→ Testo da analizzare
=-=-=
Interwiew
with Mr. Wolf may 1995
previously published in Culture del
Conflitto
colpire
le menti alterazioni occupazione
macchine elementari ogni luogo
arte
per colpire le menti
MR.WOLF:
la prima azione d’impatto sul pubblico: costrudistruzione a Praga.
SCIATTO:
diciamo che è stata una fortuna pazzesca iniziare a lavorare nel
paese di Kafka, della metamorfosi, del golem. Pensavamo che il nostro intervento
sarebbe dovuto servire a trasformare la percezione normale di alcuni elementi
di vita quotidiana della città, un tram, un’auto, alla fine ci siamo
trovati a modificare i comportamenti del “pubblico” che durante l’azione
di pittura ci toglieva di mano i barattoli di colore, ci s’imbrattava,
li lanciava sull’installazione.
W.:
parliamo di Acqua Sporca, un’installazione che ha segnato la vostra prima
partecipazione organizzata in un centro sociale. 1991 Festival dell’Arte
al Forte Prenestino: qual è stato il rapporto con il centro all’interno
di una manifestazione abbastanza anomala come un festival dell’arte?
=-=-=
→ Dati
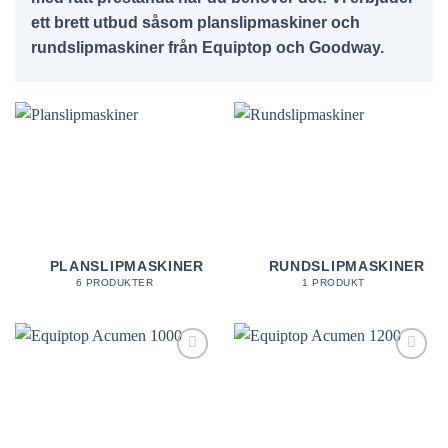
ett brett utbud såsom planslipmaskiner och
rundslipmaskiner från Equiptop och Goodway.
PLANSLIPMASKINER
RUNDSLIPMASKINER
6 PRODUKTER
1 PRODUKT
Lägg till
Lägg till
utvald
utvald
produkt!
produkt!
=-=-=
→ Elenco attività
1: Secondo l'intervista con Mr. Wolf, in che anno e in quale luogo si è tenuto il Festival dell'Arte in cui è stata presentata Acqua Sporca?
2: Scrivi il seguito dell'intervista con Mr. Wolf, partendo subito dopo l'ultima domanda.

→ Risposte
1: Nel 1991, al Forte Prenestino.

2:
S.:
noi abbiamo partecipato al festival pensando che non dovesse essere una
mostra, era l’opportunità, per chi era invitato, ad interagire con
il centro nella realizzazione della propria opera, così anche la
nostra stanza di tortura domestica era una raccolta di strumenti destinati
ad essere manovrati dai visitatori. Questa installazione è parte
di una progressione: nelle prime cose che abbiamo realizzato si poteva
entrare per guardare, in questa si entrava per mettere in azione meccanismi,
il passo successivo sarebbe stato quello della vera svolta, le macchine
da guerra azionate da noi, contro e in mezzo alla gente. In Sfuggi la Morsa
eravamo in piazza, metri quadri pressoché illimitati a disposizione,
un coinvolgimento altissimo, il vero panico.
W.:
voi vi siete trovati più di una volta fin dai primi lavori, a confrontarvi
con il concetto di mutazione, di alterazione di uno spazio....
S.:
la mutazione è alla base del nostro lavoro: intervenire in un luogo
per sovvertire gli elementi che lo conformano, prendere uno spazio che
normalmente ha un uso e per un periodo limitato di tempo farlo diventare
totalmente differente, una zona temporaneamente mutante.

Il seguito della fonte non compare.